Carlos Pena to Sign With Chicago Cubs | The Process Report

Carlos Pena to Sign With Chicago Cubs

Note: Pena has agreed to terms with the Cubs. One-year, $10 million. The following is from the DRB 2010 publication, celebrating Pena’s time with the Rays.

Millions grow up reading Ernest Thayer’s classic Casey at the Bat. Thayer pens the tale of a hulking, perhaps menacing in any other context, slugger with a smile of “Christian charity” doing cowhide battle with the enemy in the ultimate war for sleepy little Mudville. Casey loses this particular duel by striking out. The town becomes blue. Casey likely goes on a drinking binge – paying his own tab, mind you –, and shortly thereafter the Mudville team folds.

Okay, perhaps that’s melodramatic. The image of Casey sticks with the reader more than any other aspect of the tale. And because of that, it seems safe to say that Carlos Pena is the closest anyone will find to Mighty Casey. Albert Pujols is a better player and means more to St. Louis than Pena does to St. Petersburg. Pujols is too good to be Casey though. Pena is a flawed hitter, one constantly near the bottom of the league in contact rates. He hits majestic home runs, smiles, and always seems to come up when the game is on the line. Sometimes with the bases loaded. Sometimes he strikes out, sometimes he homers, sometimes he walks, but he always gets another at-bat. And he always smiles.

Originally a first round selection by the Texas Rangers, Pena would find himself traded to the Oakland Athletics for a myriad of prospects and future major leaguers in January 2002. Six months later he was on the move again, this time being traded to the Detroit Tigers. After three years of hitting home runs and posting above average OPS, Pena would be released. He would latch on with the New York Yankees and then Boston Red Sox. Both wound up letting him slip through the cracks, back into free agency.

The Rays inked him to a minor league deal and Pena would compete with another former top prospect with a powerful left-handed stroke for a roster spot.

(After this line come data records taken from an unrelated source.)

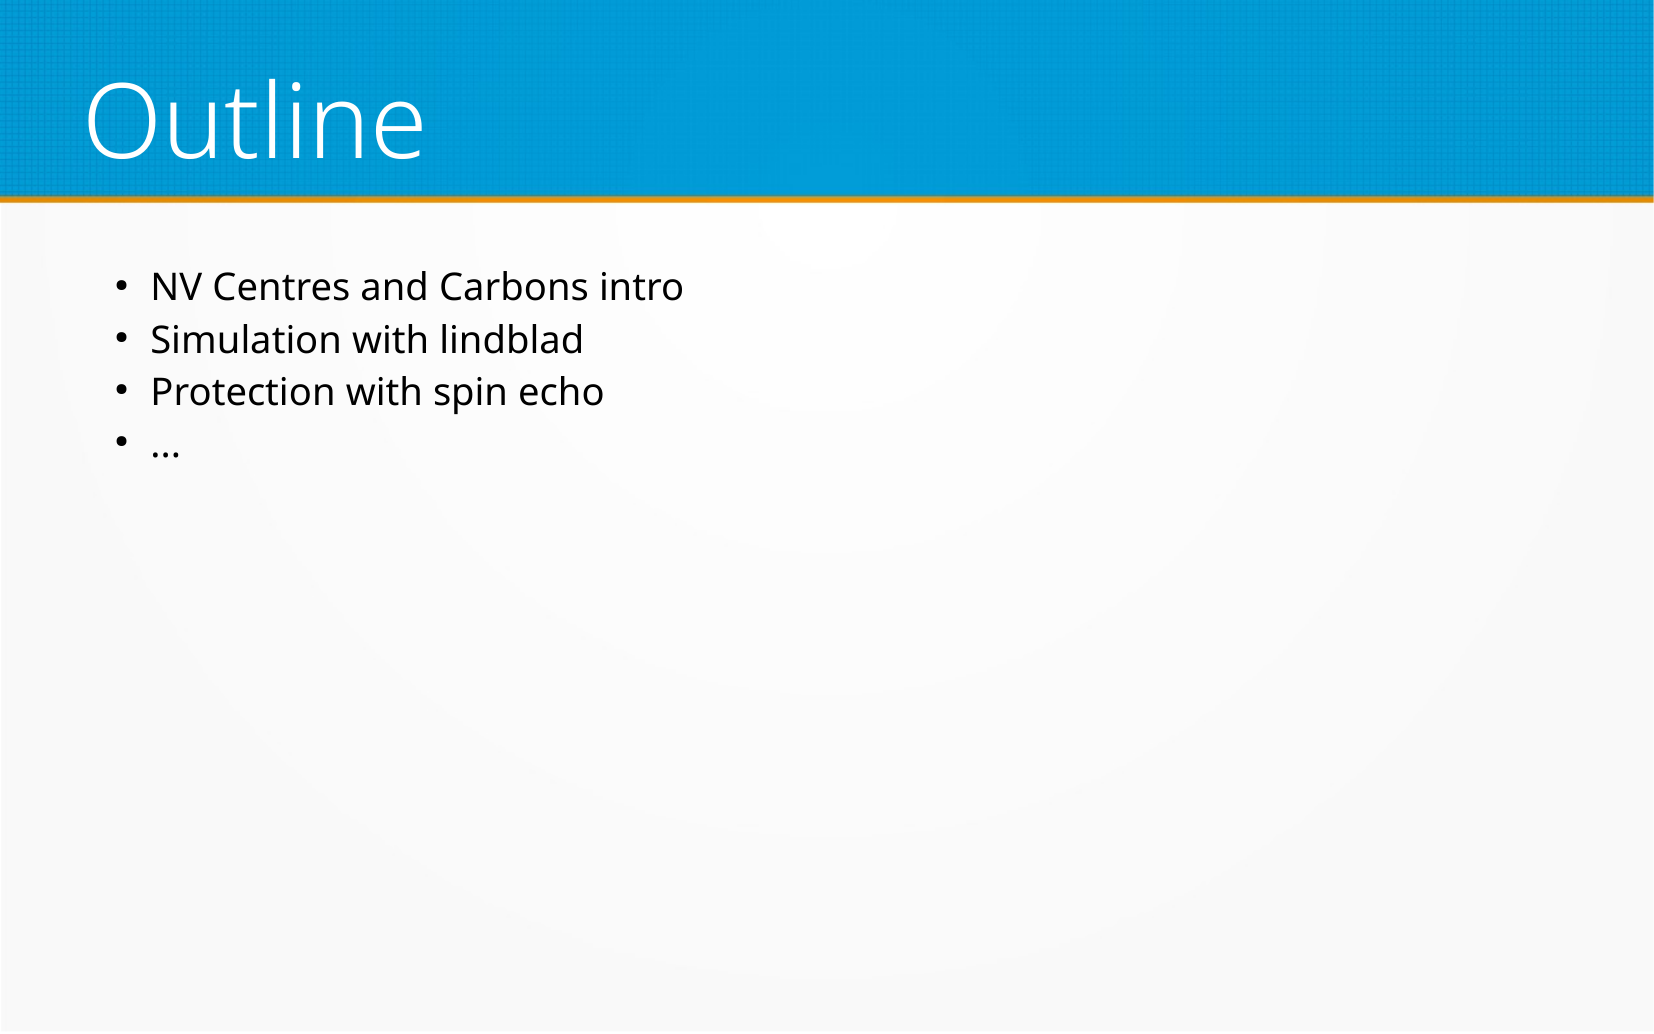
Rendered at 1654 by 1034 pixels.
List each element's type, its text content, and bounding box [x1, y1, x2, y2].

text_box NV Centres and Carbons intro Simulation with lindblad Protection with spin echo ... [109, 270, 721, 459]
title Outline [82, 16, 1571, 190]
picture [0, 195, 1654, 1034]
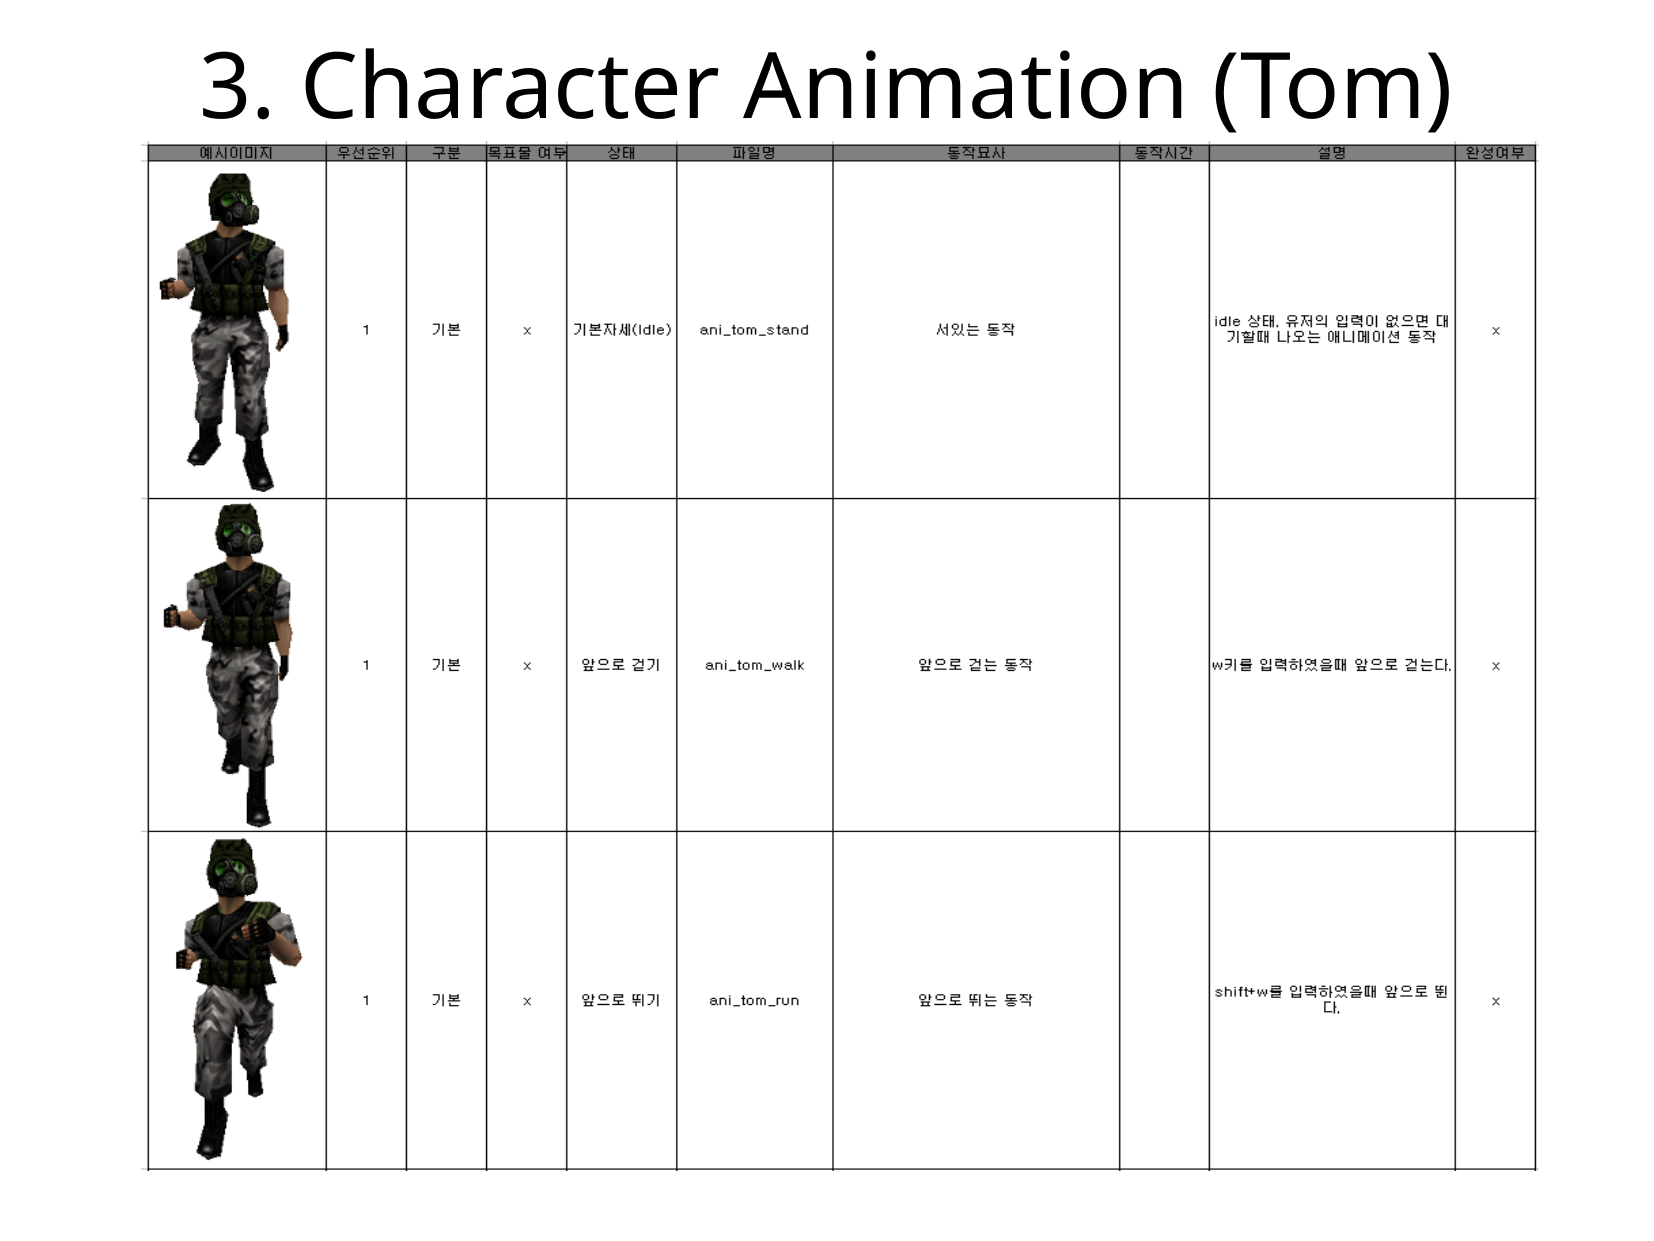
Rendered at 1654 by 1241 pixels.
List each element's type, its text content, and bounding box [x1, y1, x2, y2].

title 3. Character Animation (Tom) [82, 23, 1571, 142]
picture [141, 141, 1539, 1171]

Hee Seop Choi is probably a nice enough guy and a decent enough ballplayer, but he stood no chance. Then again, neither did Pena. Before Greg Norton’s knee went out, Pena was told he wouldn’t be on the Major League roster.

After being cut in spring 2007, Pena spoke about his visions. Dreams, he said, that had him standing with the other 24 Devil Rays along the third base line in Yankee Stadium. Standing underneath a flyover and the alongside the pageantry while being introduced as the Rays’ starting first baseman. His vision was off by a few months, but Pena’s Joan of Arc phase quickly turned into Pena’s Launcher of Arcs phase. 46 home runs later, Pena would have one of the greatest breakout seasons in recent memory. From non-roster invitee to nearly four dozen blasts, everything came together for Pena.

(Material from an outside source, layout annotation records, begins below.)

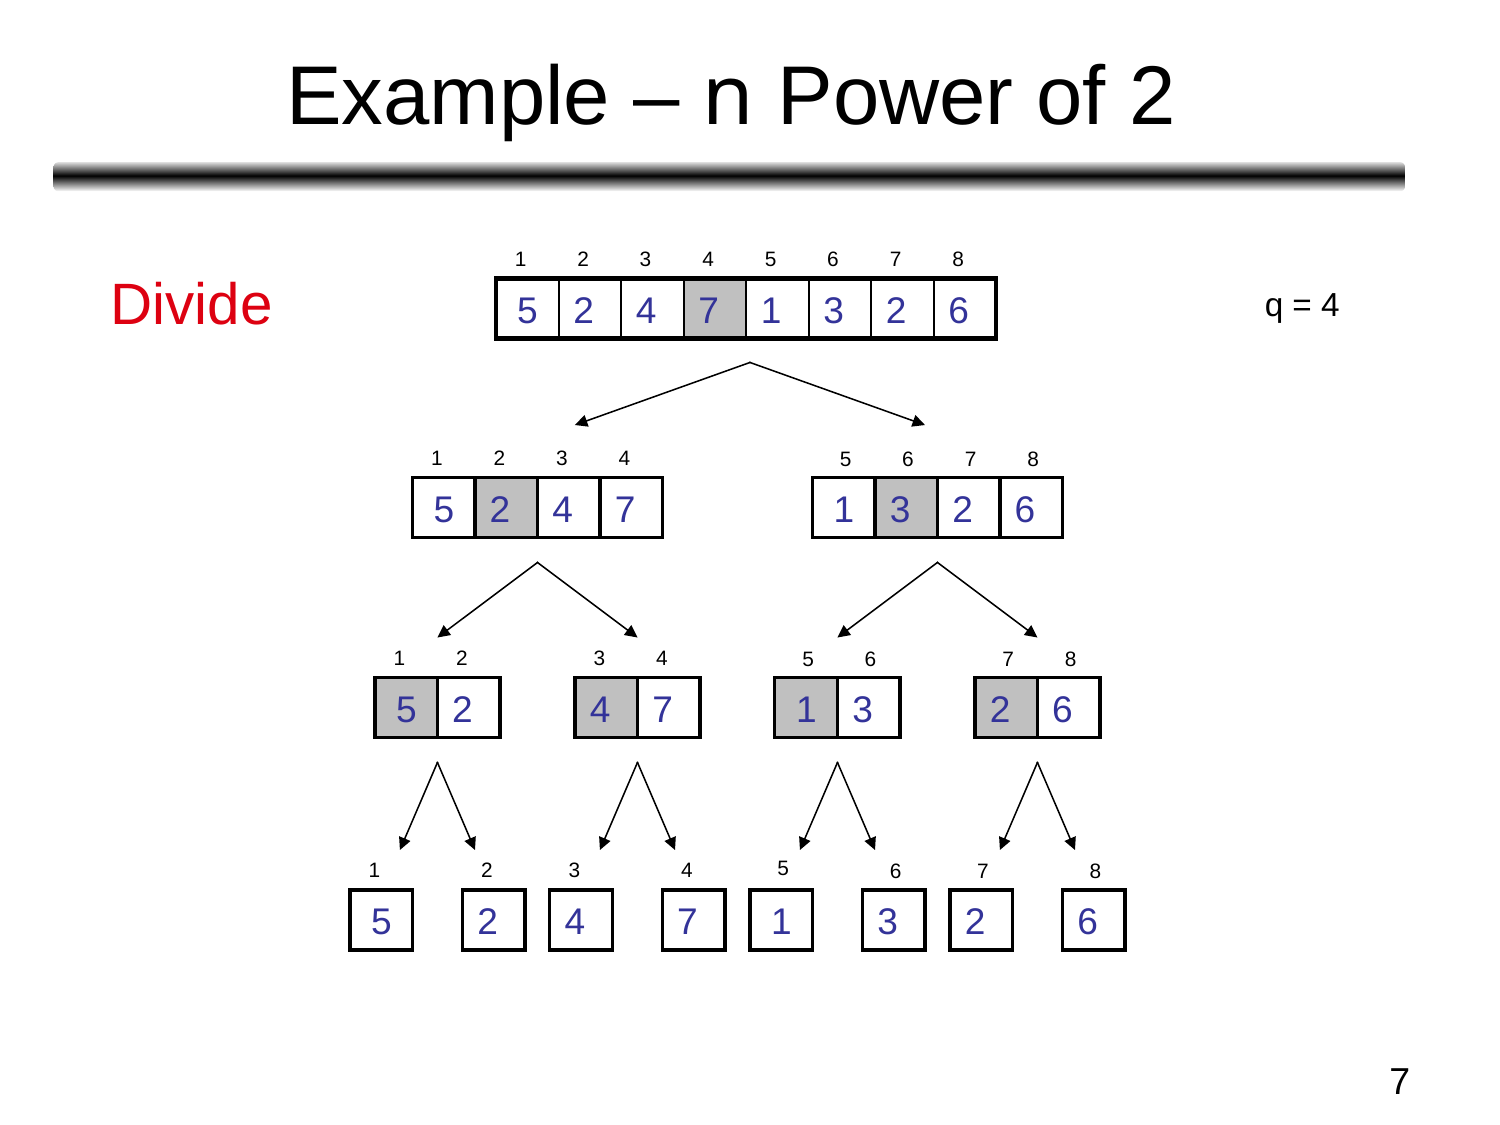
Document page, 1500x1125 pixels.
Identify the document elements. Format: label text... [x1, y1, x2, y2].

text_box 5 [350, 890, 413, 950]
text_box 2 [560, 281, 620, 336]
text_box 2 [975, 677, 1038, 738]
text_box 8 [1049, 637, 1088, 677]
text_box 5 [824, 437, 863, 477]
text_box 7 [949, 437, 988, 477]
text_box 1 [416, 436, 454, 477]
text_box 7 [962, 849, 1000, 890]
text_box q = 4 [1249, 274, 1413, 331]
text_box 5 [375, 677, 438, 738]
text_box 4 [538, 477, 601, 538]
text_box 1 [774, 677, 838, 738]
text_box 6 [1062, 890, 1126, 950]
text_box 2 [872, 281, 933, 336]
text_box 2 [938, 477, 1000, 538]
text_box 2 [562, 237, 601, 276]
text_box 1 [378, 636, 417, 677]
text_box 7 [601, 477, 663, 538]
text_box 3 [810, 281, 870, 336]
text_box 5 [749, 237, 788, 276]
text_box 6 [874, 849, 913, 890]
text_box Divide [95, 258, 288, 344]
text_box 1 [750, 890, 813, 950]
text_box 1 [353, 849, 392, 890]
text_box 3 [624, 237, 663, 276]
text_box 7 [874, 237, 913, 276]
text_box 3 [541, 436, 579, 477]
text_box 7 [638, 677, 700, 738]
text_box 1 [747, 281, 808, 336]
text_box 3 [875, 477, 938, 538]
text_box 7 [987, 637, 1026, 677]
text_box 8 [937, 237, 976, 276]
text_box 7 [685, 281, 745, 336]
text_box 4 [687, 237, 726, 276]
text_box 4 [575, 677, 638, 738]
text_box 4 [641, 636, 679, 677]
text_box 7 [662, 890, 725, 950]
text_box 5 [787, 637, 826, 677]
text_box 5 [412, 477, 475, 538]
text_box 5 [498, 281, 558, 336]
text_box 2 [466, 849, 504, 890]
text_box 4 [622, 281, 683, 336]
text_box 4 [603, 436, 642, 477]
text_box 3 [838, 677, 901, 738]
text_box 4 [549, 890, 613, 950]
text_box 6 [887, 437, 925, 477]
text_box 6 [812, 237, 850, 276]
text_box 6 [1038, 677, 1100, 738]
text_box 8 [1012, 437, 1051, 477]
text_box 3 [578, 636, 617, 677]
text_box 8 [1074, 849, 1113, 890]
text_box 1 [812, 477, 875, 538]
text_box 2 [441, 636, 479, 677]
text_box 2 [478, 436, 517, 477]
text_box 2 [462, 890, 526, 950]
text_box 6 [1000, 477, 1063, 538]
text_box 3 [553, 849, 592, 890]
text_box 6 [935, 281, 994, 336]
text_box 5 [762, 847, 801, 888]
text_box 2 [438, 677, 500, 738]
title Example – n Power of 2 [55, 16, 1406, 166]
text_box 3 [862, 890, 925, 950]
text_box 4 [666, 849, 704, 890]
text_box 1 [499, 237, 538, 276]
text_box 2 [475, 477, 538, 538]
text_box 6 [849, 637, 888, 677]
text_box 2 [950, 890, 1013, 950]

That off-season, the Rays would extend Pena for three seasons. His agent being Scott Boras raised concerns about the possibility. At least one source with knowledge of the situation detailed the negotiations between the club and Boras taking an odd turn that eventually lead to Pena himself intervening in order to stay. Maybe Pena receives a few million more if he keeps quiet and lets Boras do his work, maybe he’s not with the Rays. Who knows. Such a bullet point helps his Rays’ legacy though.

Few players produce more positive vibes. It goes beyond the smiles (although he does lead the team in : )%). As an extension, fewer players have a discernibly lower hate rate than Pena. Opposing fans offer plenty of distaste when Pena disposes of a fastball into their general vicinity, but that’s about as scornful as they get. The hedonic value of seeing Pena hit a homer is higher than that of say, seeing Chris Richard hit one; even when you adjust for situation, likelihood, and so on. We like Pena more. Not just because he’s a better player either.

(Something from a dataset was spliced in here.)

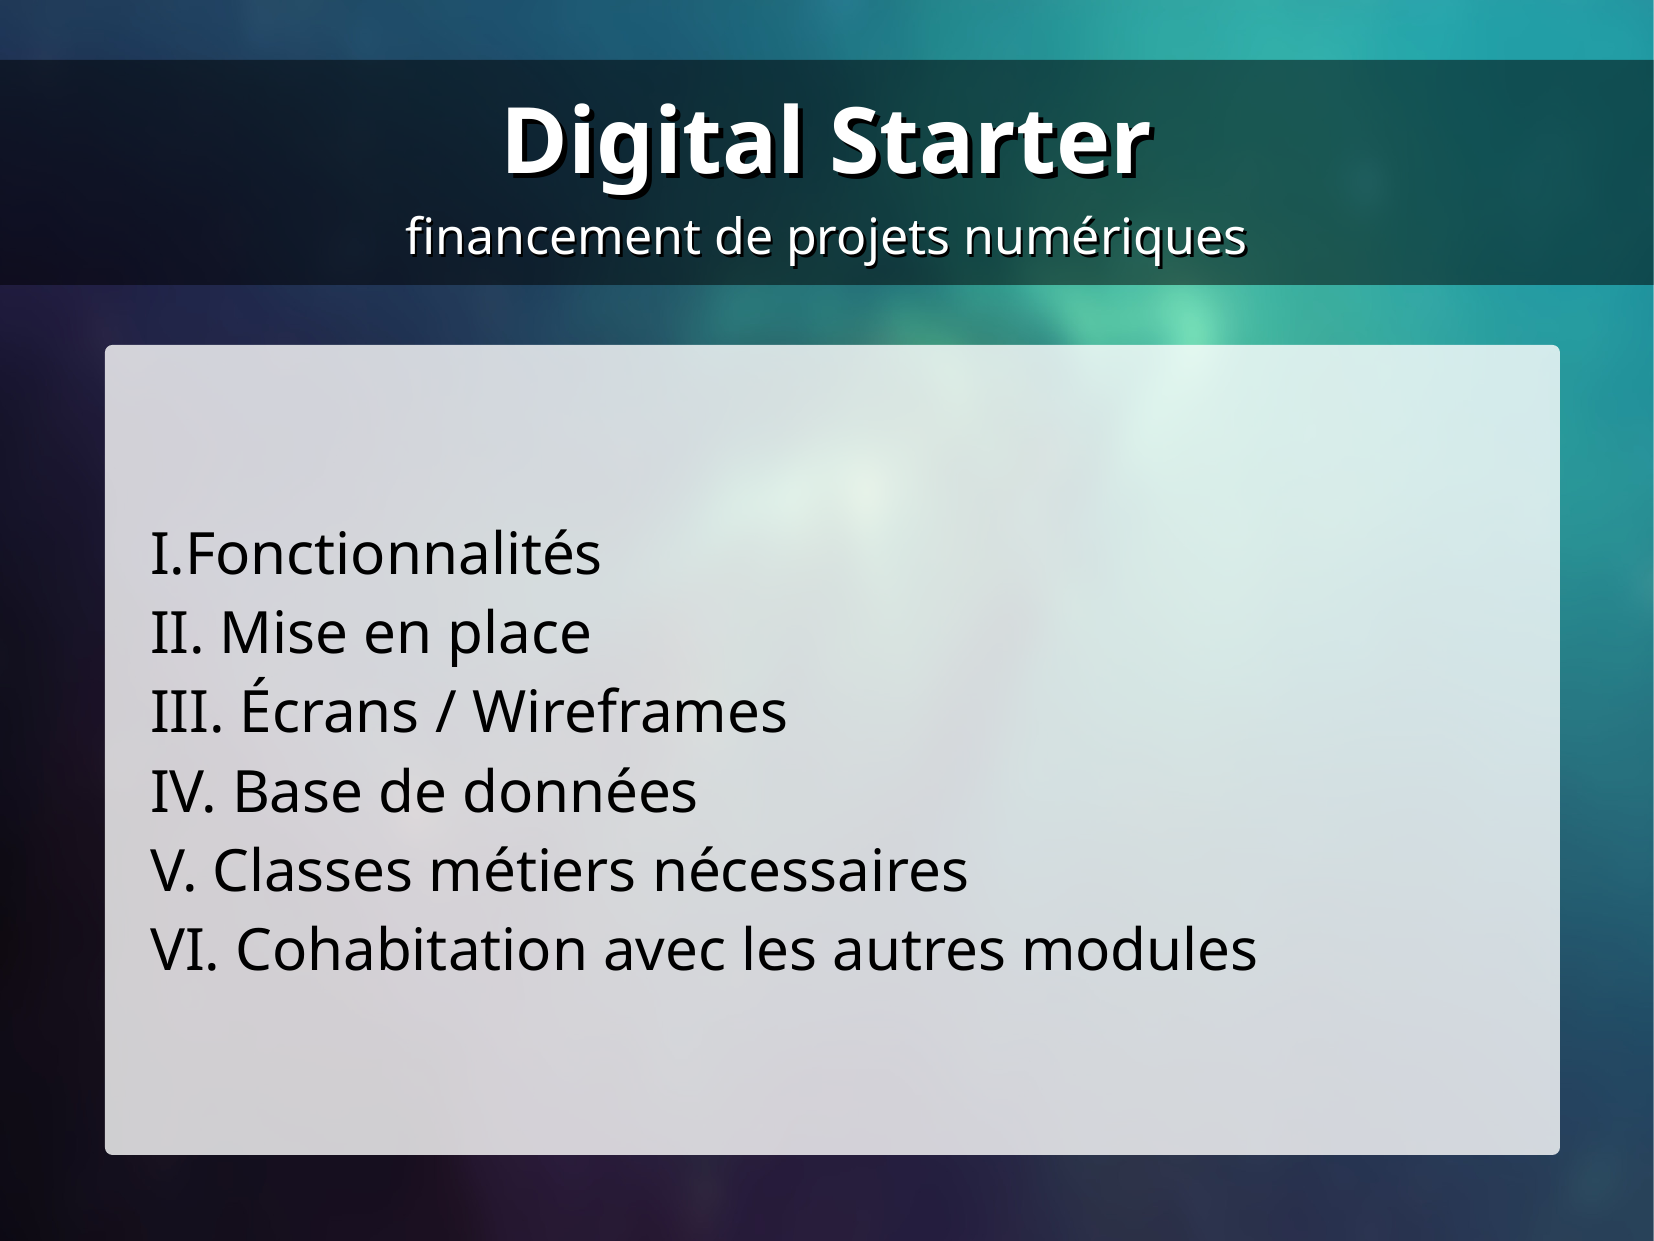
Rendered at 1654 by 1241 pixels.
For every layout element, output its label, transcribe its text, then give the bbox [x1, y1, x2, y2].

If that reasoning seems familiar to those who lived through the David Eckstein love affair or even Brett Favre, it’s because it is. Commonly though, players of Pena’s skill set aren’t thought of in such graces. Strikeouts aren’t the new black. They are, however, becoming more accepted by the mainstream as being only marginally worse than any other out. Pena has found a way to avoid the ravenous detractors by hitting homers, smiling a lot, and doing ridiculous pre-game dances in the dugout. Pena is 13 trots while holding onto his ear flap away from being the Rays’ all-time home run leader. Here’s hoping he gets the record — even if it means a few strikeouts along the way.

As for Casey, the whole immorality thing seemed to work out okay.